In your case to achieve what you want is going to take considerable planning, time and effort. The first and most important part is looking at your current rip collection and seeing if you can't reduce it to a more manageable size and subsequently closer to your proposed budget.
 

mr gothic

Active Member
hi
ive been riping discs as iso of the full disc,i dont really want to shrink them to smaller files.
ive decided to scrap the server build i had a quote for a pc case with 8 internal spaces for 8 drives in a standard case amd ryzen 5 and 8 sata motherboard windows 10 o/s for a total £750,ive been talking to a friend who has a thecus n5810 5 bay nas with a jbod box hanging off it and he says it works great for his streaming setup and at a price of under £400 looks like a bargain also he says you can put nas to sleep mode.
thank you for your help.
 

Sloppy Bob

Distinguished Member
Unless you want all the extras, bloopers etc you'd be better ripping them to a remuxed MKV file.

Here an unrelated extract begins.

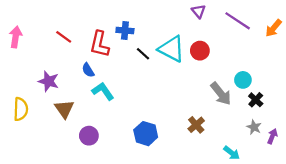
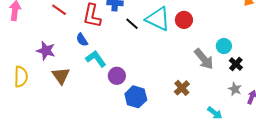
purple circle: (89, 136) -> (117, 76), moved

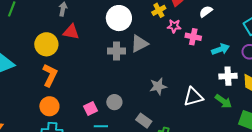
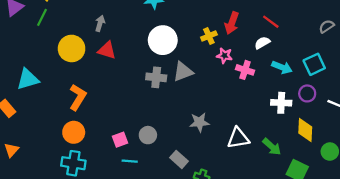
yellow circle: (46, 44) -> (72, 48), moved
cyan arrow: (221, 49) -> (282, 67), moved, turned 36
white cross: (228, 76) -> (281, 103), moved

You'll lose nothing in quality, the video and audio are copied 1:1 but you'll be able to ditch the excess of the menus that you can't use, video you won't watch and language and subtitle tracks you don't need,

For example, I ripped Munich the other day and the mkv was 13GB smaller than the ISO, less extreme example was Moon which was ~6GB smaller.

You'll also run into issues with streamers that can play an ISO and very, very few that can play the menus, if any now.
 

MooCow

Well-known Member
If you do go self build - look at enterprise cards secondhand - a Dell PERC controller for example is an LSI card underneath the badge - 8 ports for £20-£30. Run more than one and you have 16 ports easily for a fraction of buying a "SATA RAID card" - can also be flashed to IT mode to give up RAID features if you want to run something like UnRAID as your OS and want direct access to the individual disks.
Your disks can also be in a different box to the rest of the PC if you are struggling with finding a case with 8 bays plus expansion options using SAS card and JBOD enclosures or even another PC case if you like.
I have both hooked up to my UnRAID box, a PERC6 controller running up to 8 SATA 3.5" disks and using the onboard motherboard controller to do 5 (but can use up to 8) SSD's for cache. Creative use of drive caddies I have room for 9x3.5's and 18x2.5 drives. Then a Netapp controller and 24 bay box (yet to populate it though) - and those in turn can be daisy chained...

You don't need 32GB of RAM either for a file server or anything else you want to do.
Why Windows OS? Far better options for a server - Windows doesn't lend itself well to running headless.